What you will do:
Using the entries below, copy exactly each line from the line with "such as those" up to and including the line with "analysis tools to objectively measure tremor", with every picture left out.

-----

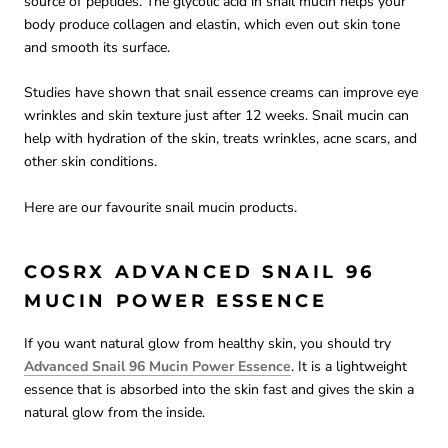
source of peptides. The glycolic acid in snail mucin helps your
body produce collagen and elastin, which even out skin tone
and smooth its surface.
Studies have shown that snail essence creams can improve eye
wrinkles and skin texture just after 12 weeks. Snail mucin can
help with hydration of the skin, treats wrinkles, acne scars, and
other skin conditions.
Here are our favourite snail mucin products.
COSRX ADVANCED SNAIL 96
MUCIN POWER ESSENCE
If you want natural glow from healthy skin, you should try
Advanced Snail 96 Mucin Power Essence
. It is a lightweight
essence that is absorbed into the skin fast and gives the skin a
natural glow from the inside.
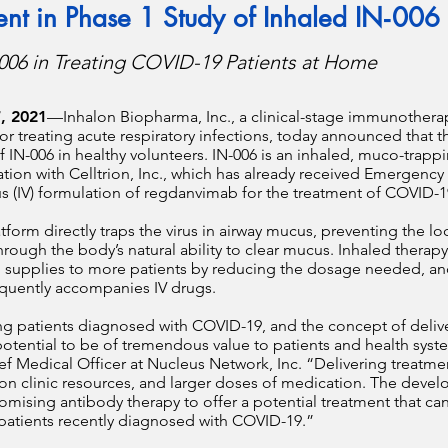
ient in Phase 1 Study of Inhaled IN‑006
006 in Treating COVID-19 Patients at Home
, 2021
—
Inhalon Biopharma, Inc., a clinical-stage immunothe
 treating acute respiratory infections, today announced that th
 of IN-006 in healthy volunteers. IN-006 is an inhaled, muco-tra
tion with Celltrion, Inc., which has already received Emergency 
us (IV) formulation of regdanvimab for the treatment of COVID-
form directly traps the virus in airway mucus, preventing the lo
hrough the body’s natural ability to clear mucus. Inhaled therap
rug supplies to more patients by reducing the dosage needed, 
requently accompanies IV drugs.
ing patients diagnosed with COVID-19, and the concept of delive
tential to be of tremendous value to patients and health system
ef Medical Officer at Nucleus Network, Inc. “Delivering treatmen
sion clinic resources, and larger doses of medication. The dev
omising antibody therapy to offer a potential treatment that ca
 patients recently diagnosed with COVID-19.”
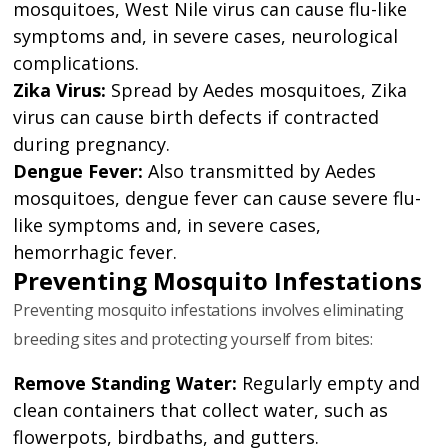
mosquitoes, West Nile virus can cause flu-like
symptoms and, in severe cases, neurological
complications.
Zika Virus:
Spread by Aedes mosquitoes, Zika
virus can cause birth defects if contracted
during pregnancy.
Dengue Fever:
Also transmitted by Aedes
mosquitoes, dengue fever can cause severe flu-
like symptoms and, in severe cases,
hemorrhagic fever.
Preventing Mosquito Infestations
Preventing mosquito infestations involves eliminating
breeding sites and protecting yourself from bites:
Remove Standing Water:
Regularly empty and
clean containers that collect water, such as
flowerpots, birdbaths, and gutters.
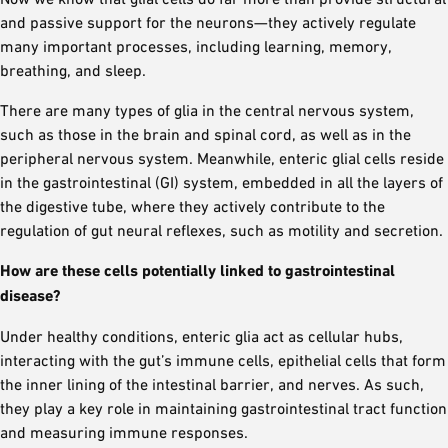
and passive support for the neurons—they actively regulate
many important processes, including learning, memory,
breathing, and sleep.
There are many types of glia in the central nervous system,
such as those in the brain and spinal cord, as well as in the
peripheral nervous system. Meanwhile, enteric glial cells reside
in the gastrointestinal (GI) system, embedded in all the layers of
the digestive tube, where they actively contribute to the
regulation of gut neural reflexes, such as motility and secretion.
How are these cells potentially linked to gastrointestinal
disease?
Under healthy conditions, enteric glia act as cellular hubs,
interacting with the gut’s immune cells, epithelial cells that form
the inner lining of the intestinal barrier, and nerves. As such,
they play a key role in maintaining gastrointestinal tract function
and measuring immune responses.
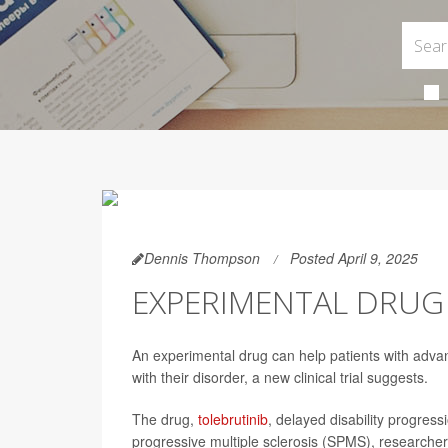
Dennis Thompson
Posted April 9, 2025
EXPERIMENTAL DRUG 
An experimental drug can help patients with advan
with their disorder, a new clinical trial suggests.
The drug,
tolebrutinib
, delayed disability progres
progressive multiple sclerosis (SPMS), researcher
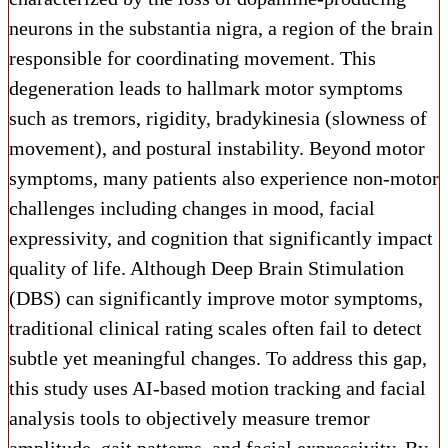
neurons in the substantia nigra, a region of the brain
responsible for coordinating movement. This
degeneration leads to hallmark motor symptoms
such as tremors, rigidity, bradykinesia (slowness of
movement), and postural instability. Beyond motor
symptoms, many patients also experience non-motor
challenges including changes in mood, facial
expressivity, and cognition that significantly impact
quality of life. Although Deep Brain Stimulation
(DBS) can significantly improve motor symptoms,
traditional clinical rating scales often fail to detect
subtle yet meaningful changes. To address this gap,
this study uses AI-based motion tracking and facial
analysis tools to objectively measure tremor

-----

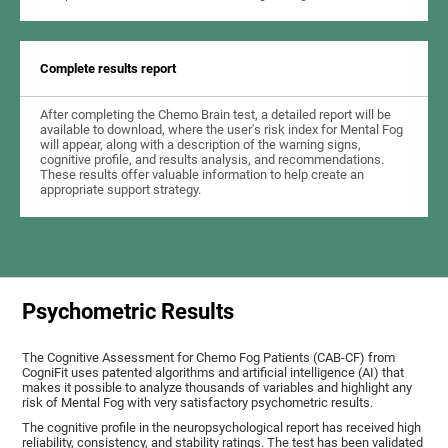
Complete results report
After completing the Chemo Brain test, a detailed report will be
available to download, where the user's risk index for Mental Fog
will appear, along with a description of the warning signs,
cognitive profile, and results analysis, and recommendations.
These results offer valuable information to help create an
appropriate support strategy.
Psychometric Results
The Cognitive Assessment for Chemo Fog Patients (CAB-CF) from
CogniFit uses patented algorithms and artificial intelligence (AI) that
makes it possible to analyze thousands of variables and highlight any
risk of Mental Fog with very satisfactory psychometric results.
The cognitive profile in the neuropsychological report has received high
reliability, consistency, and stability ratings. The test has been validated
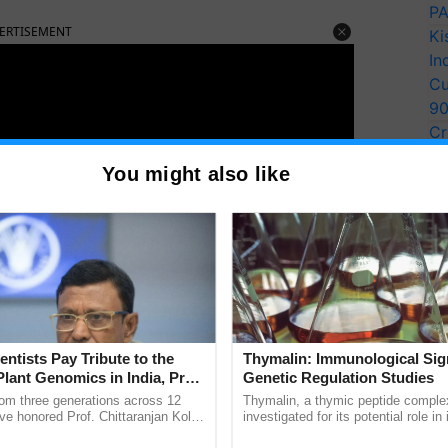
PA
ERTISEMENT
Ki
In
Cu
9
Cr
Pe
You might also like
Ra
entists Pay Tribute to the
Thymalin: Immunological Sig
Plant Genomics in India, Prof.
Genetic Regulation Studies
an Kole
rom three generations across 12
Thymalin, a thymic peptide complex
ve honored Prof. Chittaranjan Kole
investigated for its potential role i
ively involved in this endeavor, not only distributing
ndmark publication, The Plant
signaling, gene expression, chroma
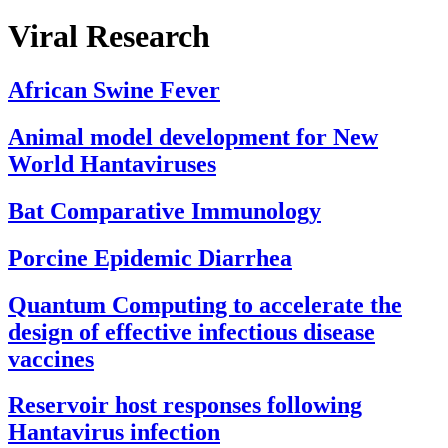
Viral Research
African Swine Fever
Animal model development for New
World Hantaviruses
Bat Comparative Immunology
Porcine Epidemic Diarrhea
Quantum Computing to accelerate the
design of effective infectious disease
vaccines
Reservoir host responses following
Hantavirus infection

-----

Answer to the problem:
such as those in the brain and spinal cord, as well as in the
peripheral nervous system. Meanwhile, enteric glial cells reside
in the gastrointestinal (GI) system, embedded in all the layers of
the digestive tube, where they actively contribute to the
regulation of gut neural reflexes, such as motility and secretion.
How are these cells potentially linked to gastrointestinal
disease?
Under healthy conditions, enteric glia act as cellular hubs,
interacting with the gut’s immune cells, epithelial cells that form
the inner lining of the intestinal barrier, and nerves. As such,
they play a key role in maintaining gastrointestinal tract function
and measuring immune responses.
Dennis Thompson
Posted April 9, 2025
EXPERIMENTAL DRUG 
An experimental drug can help patients with advan
with their disorder, a new clinical trial suggests.
The drug,
tolebrutinib
, delayed disability progres
progressive multiple sclerosis (SPMS), researcher
neurons in the substantia nigra, a region of the brain
responsible for coordinating movement. This
degeneration leads to hallmark motor symptoms
such as tremors, rigidity, bradykinesia (slowness of
movement), and postural instability. Beyond motor
symptoms, many patients also experience non-motor
challenges including changes in mood, facial
expressivity, and cognition that significantly impact
quality of life. Although Deep Brain Stimulation
(DBS) can significantly improve motor symptoms,
traditional clinical rating scales often fail to detect
subtle yet meaningful changes. To address this gap,
this study uses AI-based motion tracking and facial
analysis tools to objectively measure tremor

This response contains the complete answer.